Segment Open

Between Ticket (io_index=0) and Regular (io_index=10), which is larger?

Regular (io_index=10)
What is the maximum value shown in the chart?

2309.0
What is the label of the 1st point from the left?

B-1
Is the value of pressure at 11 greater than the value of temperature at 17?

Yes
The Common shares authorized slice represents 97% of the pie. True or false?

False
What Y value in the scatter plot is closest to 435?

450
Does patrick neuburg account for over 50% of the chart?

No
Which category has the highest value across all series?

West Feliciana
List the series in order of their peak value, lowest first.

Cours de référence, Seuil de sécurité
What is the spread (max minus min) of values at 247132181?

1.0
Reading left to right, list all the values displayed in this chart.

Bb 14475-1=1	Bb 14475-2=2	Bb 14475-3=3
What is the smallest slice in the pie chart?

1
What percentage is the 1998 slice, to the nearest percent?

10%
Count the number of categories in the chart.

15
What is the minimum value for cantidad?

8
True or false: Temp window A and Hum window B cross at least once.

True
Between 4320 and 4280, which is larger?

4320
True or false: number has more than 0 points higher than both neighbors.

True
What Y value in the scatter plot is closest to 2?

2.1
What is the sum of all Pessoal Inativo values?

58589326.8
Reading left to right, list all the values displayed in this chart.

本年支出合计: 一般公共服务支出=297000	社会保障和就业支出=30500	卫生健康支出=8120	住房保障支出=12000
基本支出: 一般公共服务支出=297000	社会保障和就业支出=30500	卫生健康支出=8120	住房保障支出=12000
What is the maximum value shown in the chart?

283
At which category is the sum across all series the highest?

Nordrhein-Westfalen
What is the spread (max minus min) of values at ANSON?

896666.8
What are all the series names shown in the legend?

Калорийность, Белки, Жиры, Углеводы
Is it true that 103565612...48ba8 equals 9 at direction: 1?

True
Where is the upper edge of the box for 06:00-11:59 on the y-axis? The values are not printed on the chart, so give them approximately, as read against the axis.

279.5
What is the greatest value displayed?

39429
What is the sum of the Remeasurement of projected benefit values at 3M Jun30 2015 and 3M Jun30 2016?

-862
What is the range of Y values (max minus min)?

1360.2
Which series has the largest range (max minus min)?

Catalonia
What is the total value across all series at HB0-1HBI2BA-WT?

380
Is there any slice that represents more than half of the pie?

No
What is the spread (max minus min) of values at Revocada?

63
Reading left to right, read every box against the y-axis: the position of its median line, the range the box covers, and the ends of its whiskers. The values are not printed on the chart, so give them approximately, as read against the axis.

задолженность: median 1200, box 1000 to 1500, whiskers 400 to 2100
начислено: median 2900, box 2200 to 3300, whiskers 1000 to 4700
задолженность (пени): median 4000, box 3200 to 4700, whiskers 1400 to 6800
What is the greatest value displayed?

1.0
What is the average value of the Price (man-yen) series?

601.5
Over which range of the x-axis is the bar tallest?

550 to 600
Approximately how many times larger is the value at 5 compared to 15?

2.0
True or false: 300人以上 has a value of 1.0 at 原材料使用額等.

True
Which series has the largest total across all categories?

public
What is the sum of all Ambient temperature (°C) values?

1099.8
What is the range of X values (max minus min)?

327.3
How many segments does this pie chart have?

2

Segment Closed

Rewrite the rows from the beginning up to and including the line containing "Which category has", swapping "chart" for "graph" and leaving everything else unchanged.

| RESULT OF THIS TASK |
Between Ticket (io_index=0) and Regular (io_index=10), which is larger?

Regular (io_index=10)
What is the maximum value shown in the graph?

2309.0
What is the label of the 1st point from the left?

B-1
Is the value of pressure at 11 greater than the value of temperature at 17?

Yes
The Common shares authorized slice represents 97% of the pie. True or false?

False
What Y value in the scatter plot is closest to 435?

450
Does patrick neuburg account for over 50% of the graph?

No
Which category has the highest value across all series?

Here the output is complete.